Lots of people I know strongly believe that business technology alignment depends almost completely on the quality and availability of the right people at the right time. Do you agree? Take a look at Figure 1 — an unbalanced scorecard. It’s a tool to help you profile your people according to their capability, energy, ambition — and a few other characteristics.
Clearly, the goal is the assembly of a bunch of smart, sane, energetic and appropriately ambitious professionals.
But what does smart mean?
Figure 1 (at the bottom of this column) presents at least three kinds of knowledge which, of course, need to be integrated.
Generic, structured knowledge includes facts, concepts, principles and formulae that describe what things are and how they work. Finance is a good generic, structured field. Computer Science is another one. College students major in these fields.
Industry-specific knowledge comes from different sources. A little comes from colleges and universities, but most of it comes from on-the-job experience, training and industry certifications.
Company-specific knowledge comes from time spent in the trenches of your particular corporate domain. We often place great value in institutional memory, but be careful about how easily distorted such memory becomes. People with political agendas are terrific at re-writing history to match their current vested interests.

##########

[Assignment]:
Reproduce the whole passage on people and knowledge in business technology alignment, word for word.

[Recorded information]:
##########

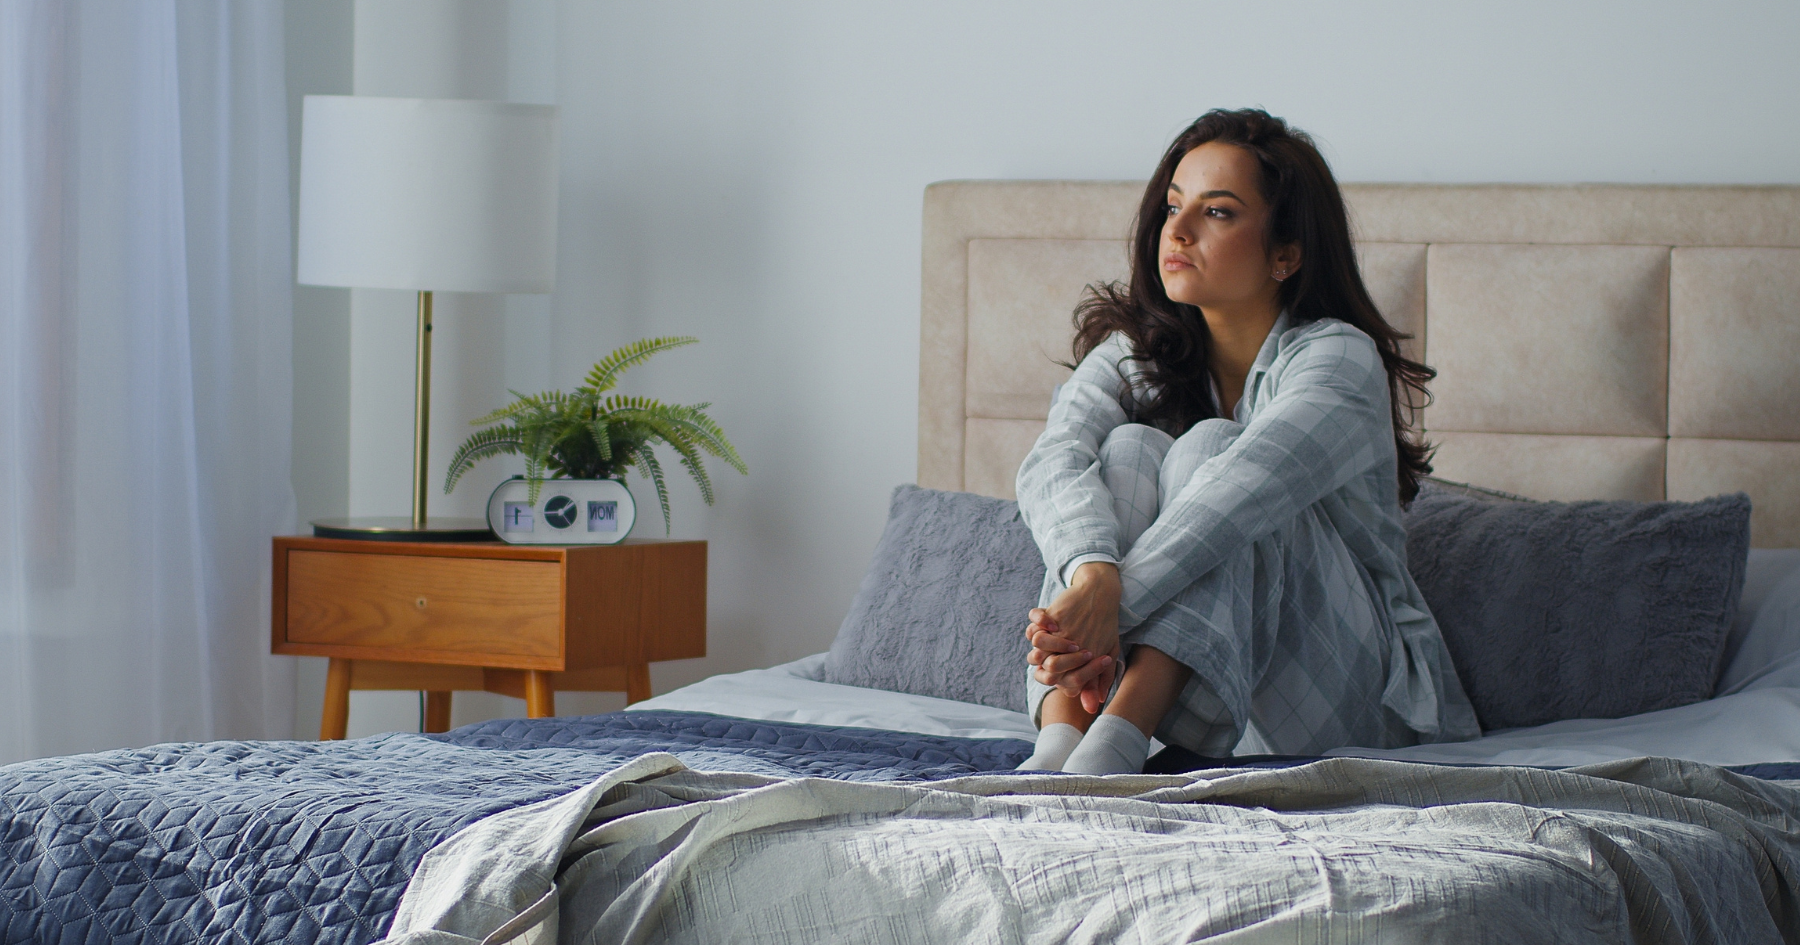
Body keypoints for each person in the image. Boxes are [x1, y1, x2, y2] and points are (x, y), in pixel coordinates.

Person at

##########

[Solution below]:
Lots of people I know strongly believe that business technology alignment depends almost completely on the quality and availability of the right people at the right time. Do you agree? Take a look at Figure 1 — an unbalanced scorecard. It’s a tool to help you profile your people according to their capability, energy, ambition — and a few other characteristics.
Clearly, the goal is the assembly of a bunch of smart, sane, energetic and appropriately ambitious professionals.
But what does smart mean?
Figure 1 (at the bottom of this column) presents at least three kinds of knowledge which, of course, need to be integrated.
Generic, structured knowledge includes facts, concepts, principles and formulae that describe what things are and how they work. Finance is a good generic, structured field. Computer Science is another one. College students major in these fields.
Industry-specific knowledge comes from different sources. A little comes from colleges and universities, but most of it comes from on-the-job experience, training and industry certifications.
Company-specific knowledge comes from time spent in the trenches of your particular corporate domain. We often place great value in institutional memory, but be careful about how easily distorted such memory becomes. People with political agendas are terrific at re-writing history to match their current vested interests.